The 39-year-old Alban was found dead in the room she had shared with Novella‚ with faeces and a note reading “cerote”‚ meaning “piece of s**t” in Spanish‚ found on her body. Before closing arguments started‚ Saldanha asked William Booth‚ Novella’s attorney‚ to further explain their defence that the accused was criminally incapacitated at the time of the murder. Booth walked a thin line in doing so as he argued that Novella was not pathological‚ but was incapacitated due to the substances he took.

Booth termed his state “non-pathological criminal incapacity.”

Novella’s substance intake — which included cannabis and THC‚ among other drugs — caused him to believe that Alban was a demon‚ Booth said.

“His criminal capacity was affected as a result of the intake of these various substances‚ and that caused him to have a psychotic-like experience‚” he said. “And that psychotic-like experience relates to observations that he made in regards to the demon.”

Booth said that because no blood test or formal sobriety test was done of Novella after Alban’s death‚ there was no way to objectively tell how incapacitated he was.

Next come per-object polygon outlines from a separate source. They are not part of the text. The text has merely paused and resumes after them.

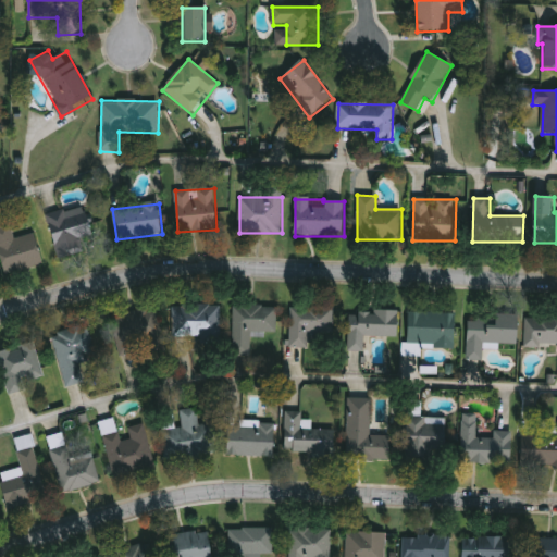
[(49,214),(86,206),(96,249),(58,258),(49,214)]
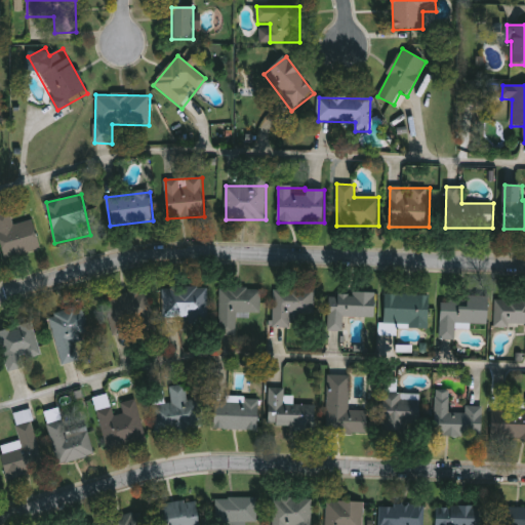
[(34,220),(41,250),(4,258),(0,240),(0,212),(10,210),(14,225),(34,220)]
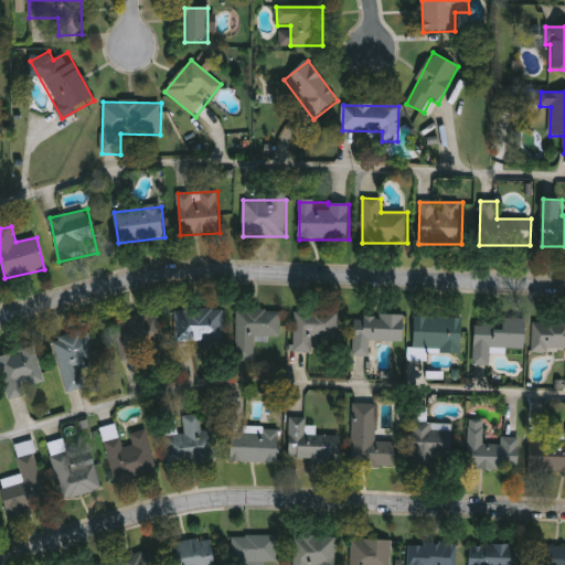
[(204,350),(204,340),(183,340),(183,310),(224,310),(224,350),(204,350)]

Saldanha wasn’t having Booth’s reasoning‚ and at times couldn’t help but smile as Booth performed linguistic gymnastics to not say that Novella was psychotic‚ but that his state was “psychotic-like”.

Saldanha grilled him on why Novella saw only Alban as a demon‚ and not other people he interacted with while under the influence of the substances.

“I don’t think the law in any other country recognises a defence of ‘the devil made me do it’‚” Saldanha said.

During his portion of the closing arguments‚ state prosecutor Mornay Julius contended that the drug use and their effects had been exaggerated by the defence. Julius explained Novella and Alban’s relationship‚ characterising it as “complex‚” as Novella’s care for Alban while she dealt with symptoms of Lyme disease often led to tension between the two. He also went into detail about Novella’s past history of drug use‚ calling the accused a “chronic user” of cannabis who should have been used to its effects.

Final arguments will continue on Thursday.